Добрый аббат рассказал, то плача, то улыбаясь своим надеждам, что после ареста его воспитанника он поспешил в Париж; все действия кардинала были окружены глубочайшей тайной; никто не знал места заключения обер-шталмейстера, и многие считали, что он сослан; когда же стало известно о полюбовном соглашении короля с Гастоном Орлеанским и герцогом Буйонским, все поверили, что жизнь остальных заговорщиков спасена, и о заговоре перестали говорить, — замешанных в нем было мало, да и само дело удалось замять. В Париже даже порадовались, узнав, что Седан и весь седанский край присоединены к королевству в обмен на милостивый указ, пожалованный герцогу Буйонскому, признанному невиновным, как и Гастон Орлеанский; все так превосходно уладилось, что парижане восхищались ловкостью кардинала и его милосердием к заговорщикам, которые якобы требовали его смерти. Ходили даже слухи, что он устроил побег Сен-Мару и де Ту и великодушно позаботился об их переправе за границу, после того как смело арестовал обоих посреди перпиньянского лагеря.

В этом месте рассказа Сен-Мар позабыл о смирении и, стиснув руку своего друга, воскликнул:

Арестовал?! Неужели надо отказаться даже от чести добровольной сдачи в плен? И всем пожертвовать, вплоть до уважения потомков?

— Это желание тоже было суетным, — заметил де Ту. приложив палец к губам,— тише, выслушаем аббата до конца.

Не сомневаясь, что спокойствие молодых людей вызвано их радостью при мысли о скором побеге, и видя, что солнце еще не вполне рассеяло утренний туман, священник невольно поддался удовольствию, которое испытывают все старики, когда им случается рассказывать новости, даже огорчительные для слушателей. Он поведал, сколько им было потрачено труда, чтобы обнаружить убежище своего воспитанника, неизвестное ни при дворе, ни в городе, ибо имя Сен-Мара боялись произносить хотя бы шепотом. Он узнал о заключении обер-шталмейстера в крепости Пьер-Ансиз лишь из уст самой королевы, которая соблаговолила прислать за ним и поручила передать это известие маркизе д'Эффиа и всем участникам заговора, прося сделать отчаянную попытку для освобождения их молодого вождя. Анна Австрийская даже отважилась послать в Лион множество вооруженных дворян из Оверни и Турена, чтобы содействовать этому смелому предприятию.

— Добрая королева очень плакала, когда я был у нее, и говорила, что готова пожертвовать всем своим имуществом, лишь бы вас спасти; она горько упрекала себя за какое-то письмо, — право, не знаю, какое. Говорила о благе Франции, но не объяснила, в чем оно состоит. Она мне сказала, что восхищается вами и заклинает вас искать спасения, хотя бы из жалости к ней, ибо в противном случае вы оставите ей в удел вечные угрызения совести.

— Она ничего больше не сказала? — прервал его де Ту, поддерживая побледневшего Сен-Мара.

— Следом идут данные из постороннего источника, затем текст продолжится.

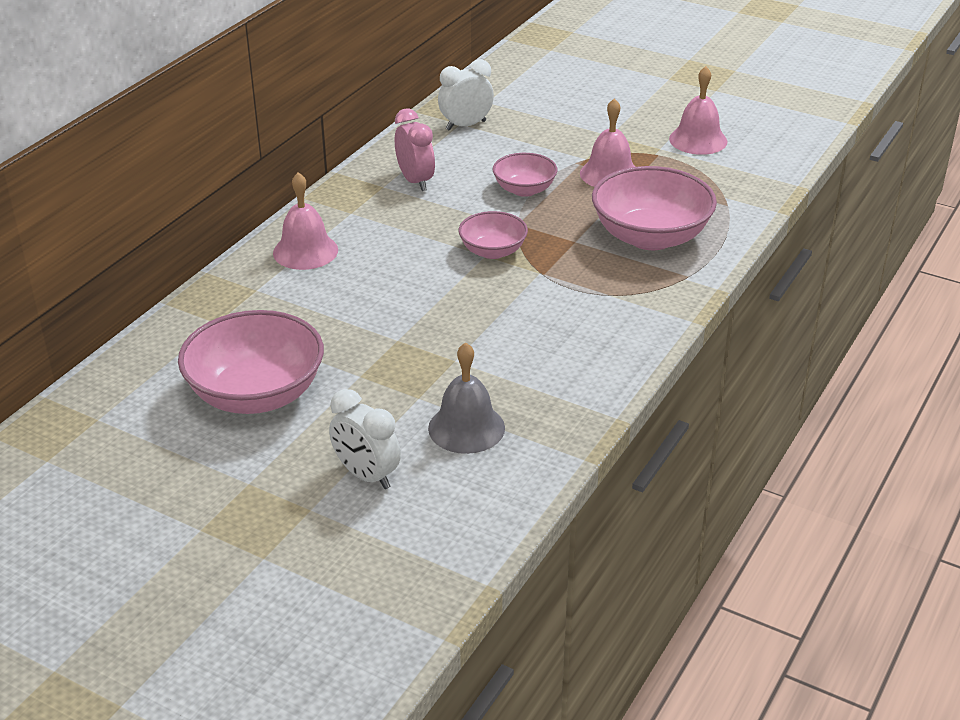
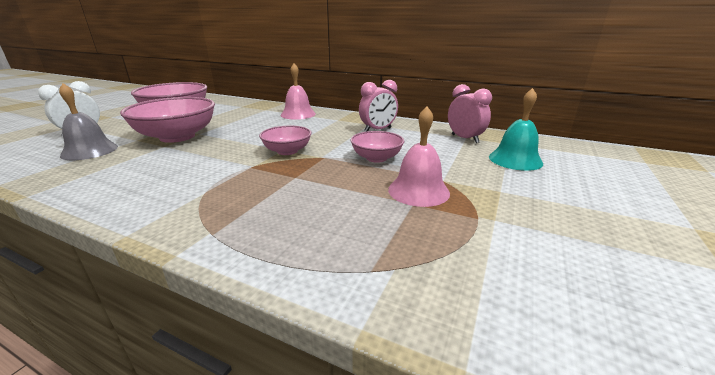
camera: 85 degrees right, 10 degrees down
(466, 125) = (464, 139): white clock -> pink clock
(538, 110) = (515, 160): none -> turquoise bell
(650, 237) = (297, 212): pink bowl -> pink bowl (177, 137)
(698, 140) = (541, 248): pink bell -> none

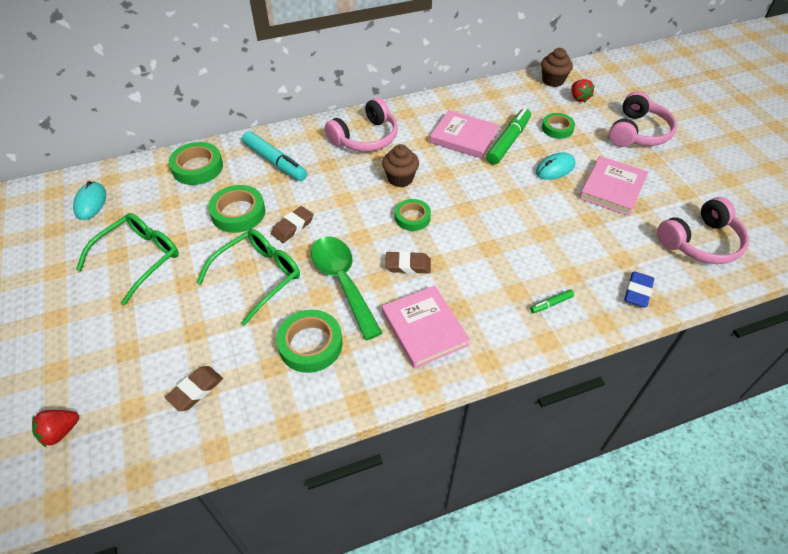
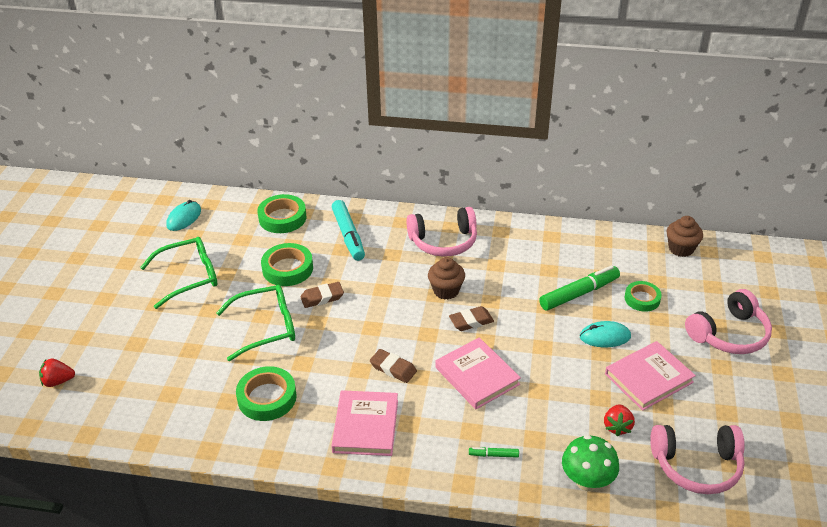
camera: 30 degrees right, 10 degrees down
(196, 390) = (162, 394): brown eraser -> brown eraser (471, 321)
(343, 282) = (328, 359): green spoon -> none
(412, 217) = (429, 329): green tape -> none
(464, 137) = (538, 274): pink book -> pink book (477, 376)
(579, 98) = (694, 276): red strawberry -> red strawberry (617, 427)
(637, 292) = (587, 481): blue eraser -> green mushroom

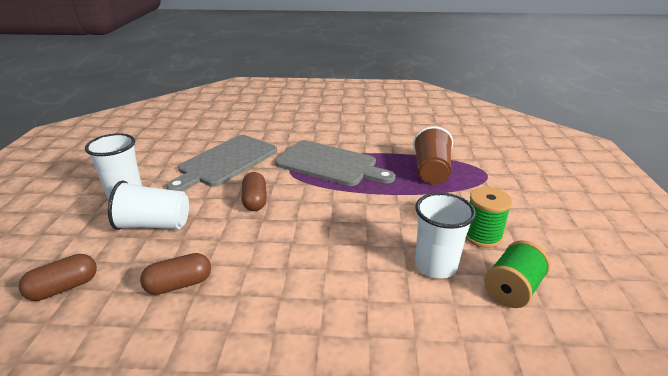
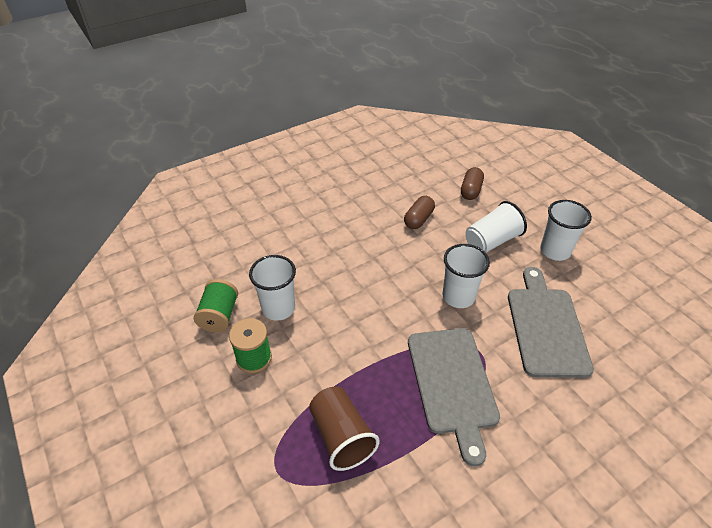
camera: 145 degrees right, 15 degrees up
(255, 201) = (458, 296): brown capsule -> white cup
(330, 164) = (452, 384): grey cutting board -> grey cutting board turned 90 degrees counterclockwise

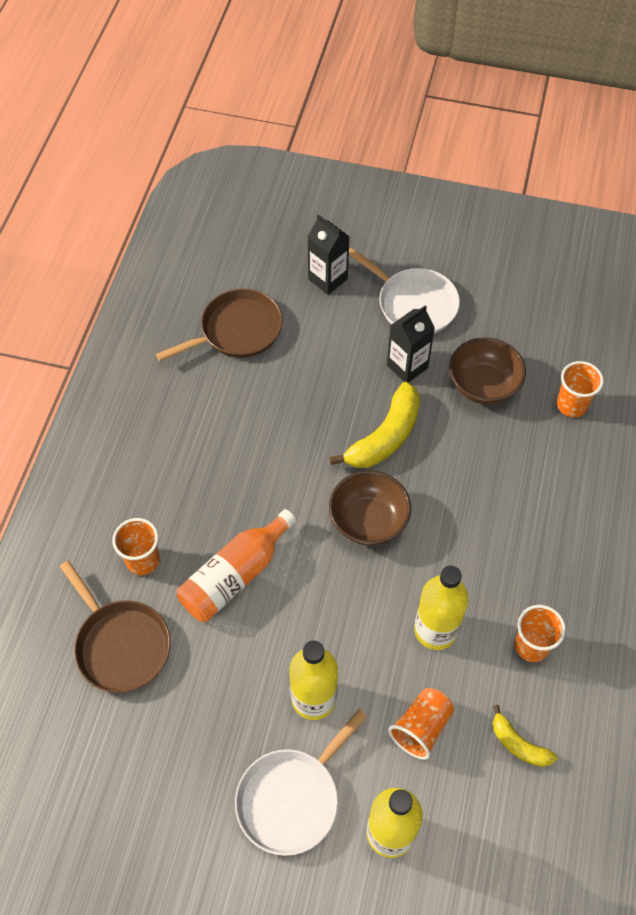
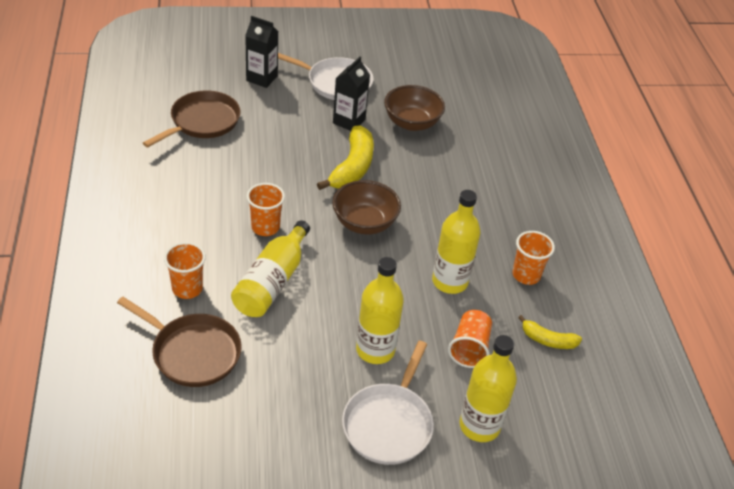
camera: 25 degrees left, 15 degrees down
(235, 575) = (272, 282): orange bottle -> yellow bottle
(571, 405) = (481, 123): orange cup -> orange cup (265, 227)

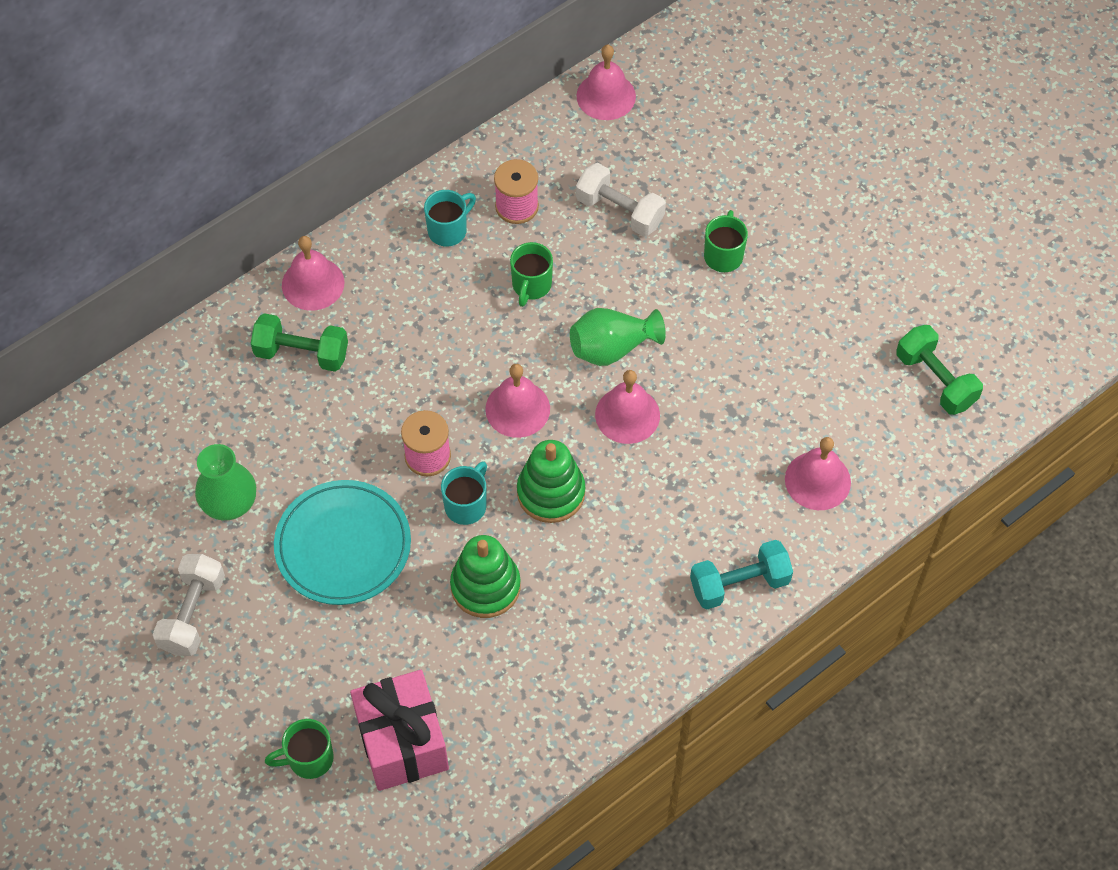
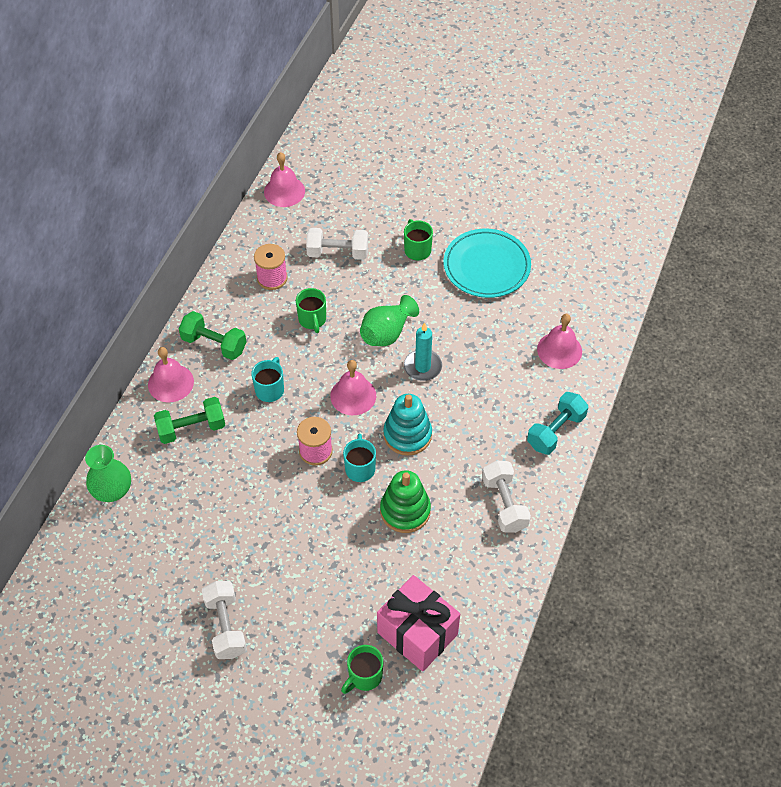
camera: 30 degrees left, 5 degrees down
(230, 503) = (205, 544): green vase -> green vase (112, 490)
(343, 546) = (298, 532): turquoise plate -> turquoise plate (486, 266)
(448, 230) = (238, 311): turquoise mug -> turquoise mug (270, 389)
(551, 493) = (407, 435): green stacking toy -> turquoise stacking toy
(611, 642) = (504, 504): none -> white dumbbell
(627, 415) = (422, 367): pink bell -> turquoise candle
(935, 380) = (586, 263): green dumbbell -> green dumbbell (214, 344)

— Ничего, — ответил старик.

— И никто не говорил с вами обо мне? — спросил обер-шталмейстер.

— Никто, — сказал аббат.

— Хотя бы она мне написала! — молвил Анри вполголоса.

— Вспомните же, отец мой, что вас послали сюда как исповедника! — заметил де Ту.

Между тем престарелый Граншан упал к ногам Сен-Мара и, теребя его за одежду, звал на другую сторону террасы.

— Ваша светлость… господин… мой добрый господин, — кричал он прерывающимся глосом, — вы видите их? Вон там… это они… они…

— Но кто же, мой старый друг? — спросил его Сен-Map.

— Как кто? Великий боже! Взгляните на то окно, разве вы их не узнаете? Там ваша матушка, сестра, брат.

В самом деле, при свете наступившего утра вдали можно было разглядеть женщин, махавших белыми платками; одна из них, одетая во все черное, простирала руки по направлению к тюрьме, порой она удалялась в глубь комнаты, видимо, для того, чтобы собраться с силами, затем ее снова подводили к окну, и она то воздевала руки, то прикладывала их к груди.

Сен-Мар узнал свою мать, свою семью, и силы на мгновение покинули его. Он склонил голову на грудь друга и заплакал.

— Сколько же раз придется мне умирать?! — воскликнул он.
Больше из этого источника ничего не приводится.